Proposed bills would aid student debt

The Minnesota Legislature currently faces the question of whether to create a statewide student loan debt counseling program, the Minnesota Daily reported last week. If the bills introduced in February pass, then the state will select a nonprofit organization to help borrowers gather financial information and determine strategies to manage payments that are 30 to 60 days late.

In 2013, the Project on Student Debt revealed that Minnesota ranked fifth-highest in the nation for average student debt. Students who graduate from a four-year institution in Minnesota do so with $30,894 worth of debt, on average.

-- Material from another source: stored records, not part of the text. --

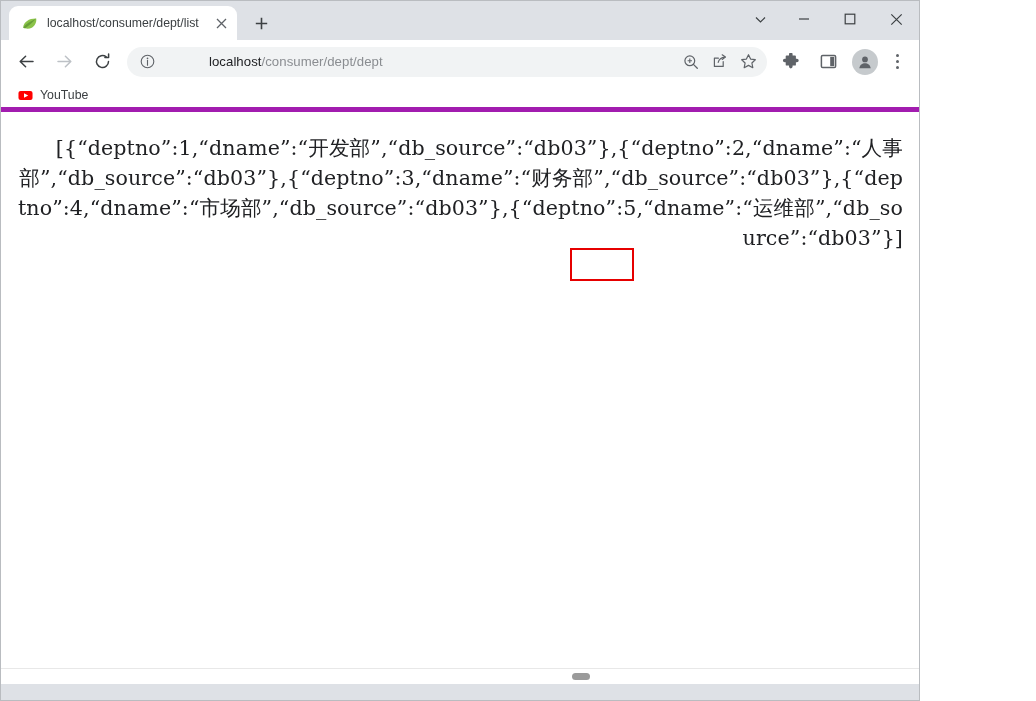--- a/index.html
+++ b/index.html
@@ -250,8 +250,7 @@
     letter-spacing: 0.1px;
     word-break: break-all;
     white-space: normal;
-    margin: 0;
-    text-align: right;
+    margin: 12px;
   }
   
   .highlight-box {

If the loan-counseling program is created, it would help serve an estimated 2,400 people annually. According to Sen. Greg Clausen, DFL-Apple Valley, it would cost $600,000 in both 2016 and 2017. This is the equivalent of approximately $250 per person.

Currently, University of Minnesota policy requires all borrowers who accept University or federal loans to complete an online exit course before they graduate. The course covers subjects such as repayment and deferral.

Additionally, Boynton Health Service and Lutheran Social Services offer free loan counseling for students who feel overwhelmed or anxious about any debts they incur to pay for tuition.

Because the student debt crisis has grown so severe, we support the creation of a formal body to help students manage their loans. Furthermore, we would like to see the University do more to publicize the resources it offers to help students manage their debts, as we feel these services are valuable but relatively unknown.